TASK TO COMPLETE -
Only the lines running from the line with "To access the" to the end of the records below belong in the answer, each copied exactly.

Stored data entries -
++++++
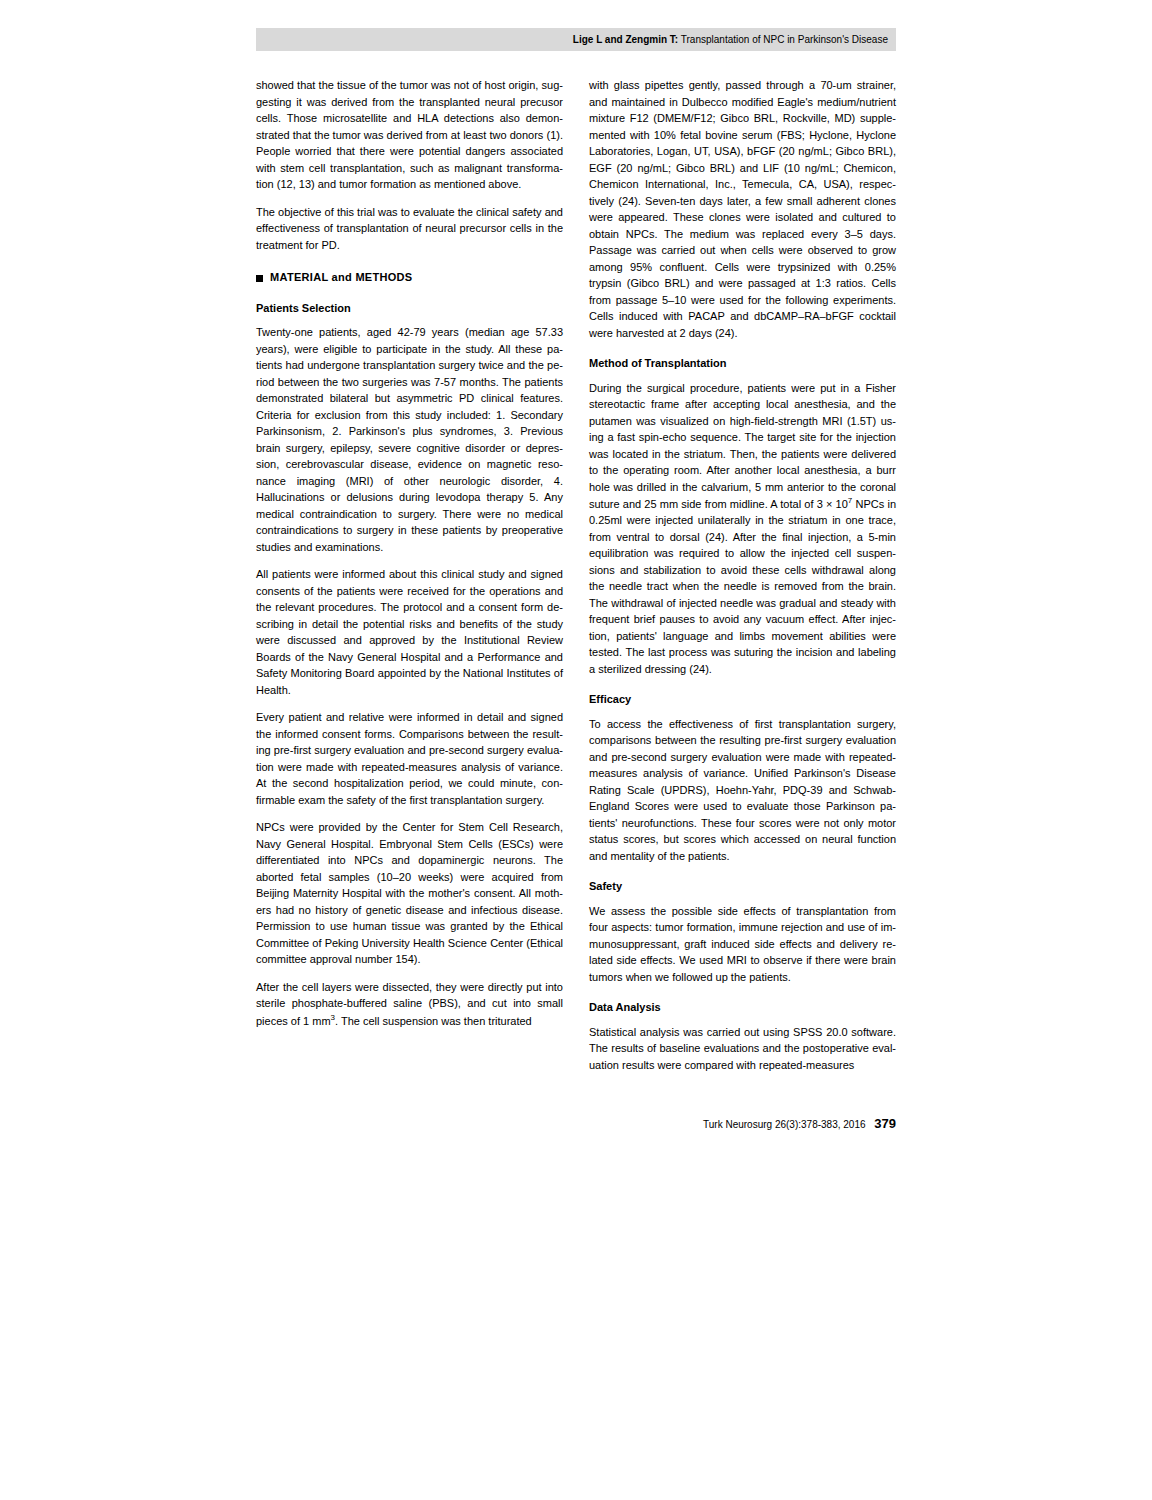Lige L and Zengmin T: Transplantation of NPC in Parkinson's Disease
showed that the tissue of the tumor was not of host origin, suggesting it was derived from the transplanted neural precusor cells. Those microsatellite and HLA detections also demonstrated that the tumor was derived from at least two donors (1). People worried that there were potential dangers associated with stem cell transplantation, such as malignant transformation (12, 13) and tumor formation as mentioned above.
The objective of this trial was to evaluate the clinical safety and effectiveness of transplantation of neural precursor cells in the treatment for PD.
MATERIAL and METHODS
Patients Selection
Twenty-one patients, aged 42-79 years (median age 57.33 years), were eligible to participate in the study. All these patients had undergone transplantation surgery twice and the period between the two surgeries was 7-57 months. The patients demonstrated bilateral but asymmetric PD clinical features. Criteria for exclusion from this study included: 1. Secondary Parkinsonism, 2. Parkinson's plus syndromes, 3. Previous brain surgery, epilepsy, severe cognitive disorder or depression, cerebrovascular disease, evidence on magnetic resonance imaging (MRI) of other neurologic disorder, 4. Hallucinations or delusions during levodopa therapy 5. Any medical contraindication to surgery. There were no medical contraindications to surgery in these patients by preoperative studies and examinations.
All patients were informed about this clinical study and signed consents of the patients were received for the operations and the relevant procedures. The protocol and a consent form describing in detail the potential risks and benefits of the study were discussed and approved by the Institutional Review Boards of the Navy General Hospital and a Performance and Safety Monitoring Board appointed by the National Institutes of Health.
Every patient and relative were informed in detail and signed the informed consent forms. Comparisons between the resulting pre-first surgery evaluation and pre-second surgery evaluation were made with repeated-measures analysis of variance. At the second hospitalization period, we could minute, confirmable exam the safety of the first transplantation surgery.
NPCs were provided by the Center for Stem Cell Research, Navy General Hospital. Embryonal Stem Cells (ESCs) were differentiated into NPCs and dopaminergic neurons. The aborted fetal samples (10–20 weeks) were acquired from Beijing Maternity Hospital with the mother's consent. All mothers had no history of genetic disease and infectious disease. Permission to use human tissue was granted by the Ethical Committee of Peking University Health Science Center (Ethical committee approval number 154).
After the cell layers were dissected, they were directly put into sterile phosphate-buffered saline (PBS), and cut into small pieces of 1 mm3. The cell suspension was then triturated
with glass pipettes gently, passed through a 70-um strainer, and maintained in Dulbecco modified Eagle's medium/nutrient mixture F12 (DMEM/F12; Gibco BRL, Rockville, MD) supplemented with 10% fetal bovine serum (FBS; Hyclone, Hyclone Laboratories, Logan, UT, USA), bFGF (20 ng/mL; Gibco BRL), EGF (20 ng/mL; Gibco BRL) and LIF (10 ng/mL; Chemicon, Chemicon International, Inc., Temecula, CA, USA), respectively (24). Seven-ten days later, a few small adherent clones were appeared. These clones were isolated and cultured to obtain NPCs. The medium was replaced every 3–5 days. Passage was carried out when cells were observed to grow among 95% confluent. Cells were trypsinized with 0.25% trypsin (Gibco BRL) and were passaged at 1:3 ratios. Cells from passage 5–10 were used for the following experiments. Cells induced with PACAP and dbCAMP–RA–bFGF cocktail were harvested at 2 days (24).
Method of Transplantation
During the surgical procedure, patients were put in a Fisher stereotactic frame after accepting local anesthesia, and the putamen was visualized on high-field-strength MRI (1.5T) using a fast spin-echo sequence. The target site for the injection was located in the striatum. Then, the patients were delivered to the operating room. After another local anesthesia, a burr hole was drilled in the calvarium, 5 mm anterior to the coronal suture and 25 mm side from midline. A total of 3 × 107 NPCs in 0.25ml were injected unilaterally in the striatum in one trace, from ventral to dorsal (24). After the final injection, a 5-min equilibration was required to allow the injected cell suspensions and stabilization to avoid these cells withdrawal along the needle tract when the needle is removed from the brain. The withdrawal of injected needle was gradual and steady with frequent brief pauses to avoid any vacuum effect. After injection, patients' language and limbs movement abilities were tested. The last process was suturing the incision and labeling a sterilized dressing (24).
Efficacy
To access the effectiveness of first transplantation surgery, comparisons between the resulting pre-first surgery evaluation and pre-second surgery evaluation were made with repeated-measures analysis of variance. Unified Parkinson's Disease Rating Scale (UPDRS), Hoehn-Yahr, PDQ-39 and Schwab-England Scores were used to evaluate those Parkinson patients' neurofunctions. These four scores were not only motor status scores, but scores which accessed on neural function and mentality of the patients.
Safety
We assess the possible side effects of transplantation from four aspects: tumor formation, immune rejection and use of immunosuppressant, graft induced side effects and delivery related side effects. We used MRI to observe if there were brain tumors when we followed up the patients.
Data Analysis
Statistical analysis was carried out using SPSS 20.0 software. The results of baseline evaluations and the postoperative evaluation results were compared with repeated-measures
Turk Neurosurg 26(3):378-383, 2016 379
++++++
ANSWER TO THIS PROBLEM -
To access the effectiveness of first transplantation surgery, comparisons between the resulting pre-first surgery evaluation and pre-second surgery evaluation were made with repeated-measures analysis of variance. Unified Parkinson's Disease Rating Scale (UPDRS), Hoehn-Yahr, PDQ-39 and Schwab-England Scores were used to evaluate those Parkinson patients' neurofunctions. These four scores were not only motor status scores, but scores which accessed on neural function and mentality of the patients.
Safety
We assess the possible side effects of transplantation from four aspects: tumor formation, immune rejection and use of immunosuppressant, graft induced side effects and delivery related side effects. We used MRI to observe if there were brain tumors when we followed up the patients.
Data Analysis
Statistical analysis was carried out using SPSS 20.0 software. The results of baseline evaluations and the postoperative evaluation results were compared with repeated-measures
Turk Neurosurg 26(3):378-383, 2016 379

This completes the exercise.